Illustrirtes Familienblatt. – Verantwortl. Redakteur Ferdinand Stolle.
Wöchentlich 11/2 Bogen. Durch alle Buchhandlungen und Postämter vierteljährlich für 121/2 Ngr. zu beziehen.

Die Candidaten-Braut.
Von Amely Boelte.
(Schluß.)

August war während dieser Rede roth und blaß geworden. – „Hat Leonie Ihnen gesagt, daß sie einwilligen würde, sobald ich zurückträte?“ fragte er endlich kalt.

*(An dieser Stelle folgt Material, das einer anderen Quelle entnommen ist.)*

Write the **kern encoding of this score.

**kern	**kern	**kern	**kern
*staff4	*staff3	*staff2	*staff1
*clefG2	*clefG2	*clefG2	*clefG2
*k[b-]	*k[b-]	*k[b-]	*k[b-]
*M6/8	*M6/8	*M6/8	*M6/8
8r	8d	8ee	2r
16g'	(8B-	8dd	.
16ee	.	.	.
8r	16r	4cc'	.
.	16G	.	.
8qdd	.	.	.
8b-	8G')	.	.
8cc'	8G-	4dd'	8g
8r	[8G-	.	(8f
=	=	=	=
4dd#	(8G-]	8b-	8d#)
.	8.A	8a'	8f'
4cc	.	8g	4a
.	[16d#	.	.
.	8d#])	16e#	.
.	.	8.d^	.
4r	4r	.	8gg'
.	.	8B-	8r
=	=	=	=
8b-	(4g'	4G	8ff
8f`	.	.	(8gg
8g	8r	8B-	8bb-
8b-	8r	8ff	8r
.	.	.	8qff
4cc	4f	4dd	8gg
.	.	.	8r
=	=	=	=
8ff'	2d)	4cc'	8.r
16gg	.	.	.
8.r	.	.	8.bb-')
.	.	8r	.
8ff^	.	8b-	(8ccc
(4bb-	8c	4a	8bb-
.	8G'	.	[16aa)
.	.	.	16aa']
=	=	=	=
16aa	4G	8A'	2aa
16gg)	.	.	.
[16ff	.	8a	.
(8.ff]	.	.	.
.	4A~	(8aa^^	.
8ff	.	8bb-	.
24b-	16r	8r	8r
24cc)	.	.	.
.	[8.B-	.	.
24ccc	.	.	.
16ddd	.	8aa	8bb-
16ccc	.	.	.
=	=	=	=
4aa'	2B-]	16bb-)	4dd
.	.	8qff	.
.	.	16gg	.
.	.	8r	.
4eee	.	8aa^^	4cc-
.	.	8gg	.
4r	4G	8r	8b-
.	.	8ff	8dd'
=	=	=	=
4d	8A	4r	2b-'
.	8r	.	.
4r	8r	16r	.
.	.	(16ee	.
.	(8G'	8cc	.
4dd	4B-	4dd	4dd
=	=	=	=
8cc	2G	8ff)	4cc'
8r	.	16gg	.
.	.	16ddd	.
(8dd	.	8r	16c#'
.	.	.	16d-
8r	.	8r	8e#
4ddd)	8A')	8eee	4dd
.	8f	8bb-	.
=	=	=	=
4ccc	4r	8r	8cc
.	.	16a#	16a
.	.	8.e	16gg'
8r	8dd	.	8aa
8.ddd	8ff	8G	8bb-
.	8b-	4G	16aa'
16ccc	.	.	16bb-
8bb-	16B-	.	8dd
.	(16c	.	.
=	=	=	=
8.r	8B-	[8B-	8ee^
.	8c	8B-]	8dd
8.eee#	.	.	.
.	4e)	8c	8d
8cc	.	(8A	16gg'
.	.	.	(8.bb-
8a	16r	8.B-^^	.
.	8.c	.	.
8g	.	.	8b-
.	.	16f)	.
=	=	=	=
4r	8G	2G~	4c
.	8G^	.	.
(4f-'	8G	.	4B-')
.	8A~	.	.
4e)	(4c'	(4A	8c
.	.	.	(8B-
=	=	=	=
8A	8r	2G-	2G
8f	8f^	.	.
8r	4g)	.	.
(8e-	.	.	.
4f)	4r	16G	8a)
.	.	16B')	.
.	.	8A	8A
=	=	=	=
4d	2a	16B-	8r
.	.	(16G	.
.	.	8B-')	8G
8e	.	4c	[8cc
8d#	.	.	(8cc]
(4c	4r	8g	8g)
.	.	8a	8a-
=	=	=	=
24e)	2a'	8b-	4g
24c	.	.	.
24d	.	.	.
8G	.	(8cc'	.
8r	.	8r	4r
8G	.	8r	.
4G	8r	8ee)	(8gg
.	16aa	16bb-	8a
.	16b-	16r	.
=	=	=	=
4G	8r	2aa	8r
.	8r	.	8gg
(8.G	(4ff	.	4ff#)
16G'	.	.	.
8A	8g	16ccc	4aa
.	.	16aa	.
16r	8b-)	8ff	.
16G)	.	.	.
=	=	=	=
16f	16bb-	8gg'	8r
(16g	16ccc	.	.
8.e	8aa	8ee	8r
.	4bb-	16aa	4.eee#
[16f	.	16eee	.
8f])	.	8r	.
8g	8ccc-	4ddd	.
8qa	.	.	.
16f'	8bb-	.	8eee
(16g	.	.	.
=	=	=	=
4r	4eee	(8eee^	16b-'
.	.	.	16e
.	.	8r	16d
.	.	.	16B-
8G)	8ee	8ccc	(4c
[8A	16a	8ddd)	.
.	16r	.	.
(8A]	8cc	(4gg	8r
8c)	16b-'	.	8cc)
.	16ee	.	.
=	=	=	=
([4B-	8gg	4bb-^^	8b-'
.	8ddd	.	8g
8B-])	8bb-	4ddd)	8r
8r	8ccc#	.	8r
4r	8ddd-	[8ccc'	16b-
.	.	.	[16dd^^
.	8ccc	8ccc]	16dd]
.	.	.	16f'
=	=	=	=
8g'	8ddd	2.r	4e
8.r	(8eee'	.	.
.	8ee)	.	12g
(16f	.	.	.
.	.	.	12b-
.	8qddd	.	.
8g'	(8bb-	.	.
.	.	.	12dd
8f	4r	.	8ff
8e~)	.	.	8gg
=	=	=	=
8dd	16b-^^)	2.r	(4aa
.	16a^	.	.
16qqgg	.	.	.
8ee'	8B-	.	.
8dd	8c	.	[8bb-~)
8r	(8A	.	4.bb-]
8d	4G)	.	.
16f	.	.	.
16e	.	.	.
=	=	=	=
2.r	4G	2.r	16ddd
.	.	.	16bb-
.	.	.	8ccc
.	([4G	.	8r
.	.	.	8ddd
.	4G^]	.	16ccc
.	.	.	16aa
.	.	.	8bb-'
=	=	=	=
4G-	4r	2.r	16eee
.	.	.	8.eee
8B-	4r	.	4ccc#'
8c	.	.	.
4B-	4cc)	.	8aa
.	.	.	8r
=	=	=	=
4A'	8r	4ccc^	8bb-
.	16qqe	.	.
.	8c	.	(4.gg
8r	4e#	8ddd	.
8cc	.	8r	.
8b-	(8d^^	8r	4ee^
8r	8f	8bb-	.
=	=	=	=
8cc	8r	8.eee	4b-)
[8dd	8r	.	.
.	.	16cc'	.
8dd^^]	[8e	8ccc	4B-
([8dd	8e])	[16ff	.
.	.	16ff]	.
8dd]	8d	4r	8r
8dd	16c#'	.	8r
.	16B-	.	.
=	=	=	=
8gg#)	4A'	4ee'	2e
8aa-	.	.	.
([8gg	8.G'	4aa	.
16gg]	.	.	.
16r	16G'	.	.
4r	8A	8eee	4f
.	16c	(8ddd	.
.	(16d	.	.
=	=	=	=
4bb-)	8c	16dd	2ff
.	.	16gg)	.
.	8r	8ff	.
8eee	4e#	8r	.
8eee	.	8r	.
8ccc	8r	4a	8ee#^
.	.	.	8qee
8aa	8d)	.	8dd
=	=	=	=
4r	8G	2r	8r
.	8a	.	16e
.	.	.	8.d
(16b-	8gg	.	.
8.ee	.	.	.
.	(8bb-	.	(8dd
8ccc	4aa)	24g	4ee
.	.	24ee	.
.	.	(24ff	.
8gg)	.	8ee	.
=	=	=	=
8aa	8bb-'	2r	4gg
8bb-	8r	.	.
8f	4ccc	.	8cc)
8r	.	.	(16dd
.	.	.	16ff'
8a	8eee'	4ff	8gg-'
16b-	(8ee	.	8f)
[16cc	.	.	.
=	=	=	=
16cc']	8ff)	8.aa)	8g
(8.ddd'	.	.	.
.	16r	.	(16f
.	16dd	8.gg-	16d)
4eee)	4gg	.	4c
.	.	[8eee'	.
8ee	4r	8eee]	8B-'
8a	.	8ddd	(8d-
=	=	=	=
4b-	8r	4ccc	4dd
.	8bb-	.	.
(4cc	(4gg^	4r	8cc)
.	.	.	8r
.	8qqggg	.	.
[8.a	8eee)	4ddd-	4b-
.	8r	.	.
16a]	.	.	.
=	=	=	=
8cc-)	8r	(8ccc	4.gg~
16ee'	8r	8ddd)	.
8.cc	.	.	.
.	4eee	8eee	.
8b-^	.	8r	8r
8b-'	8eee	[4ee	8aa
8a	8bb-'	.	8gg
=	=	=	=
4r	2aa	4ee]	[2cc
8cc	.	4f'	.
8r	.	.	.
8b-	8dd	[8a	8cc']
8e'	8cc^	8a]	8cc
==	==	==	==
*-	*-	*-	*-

„Das nicht. Aber ich setze es voraus. Sie ist verständig genug, einzusehen, daß ein armes Mädchen, kann sie den Einen nicht bekommen, den sie lieber möchte, den Andern nehmen muß. Und für Sie ist ja noch gar keine Aussicht zu Brot, wohin soll sie also gehen, wenn ich sterbe?“

„Zu mir!“ versetzte August rasch. „Leonie macht keine Ansprüche an ein glänzendes Loos, und meine jetzige Stellung als Privatlehrer liefert mir ein hinreichendes Einkommen, um davon die Bedürfnisse für uns Beide zu bestreiten.“

„Also nicht nur eine Candidatenbraut, auch sogar eine Candidatenfrau! Mein armes, armes Kind!“ Sie wimmerte still vor sich hin.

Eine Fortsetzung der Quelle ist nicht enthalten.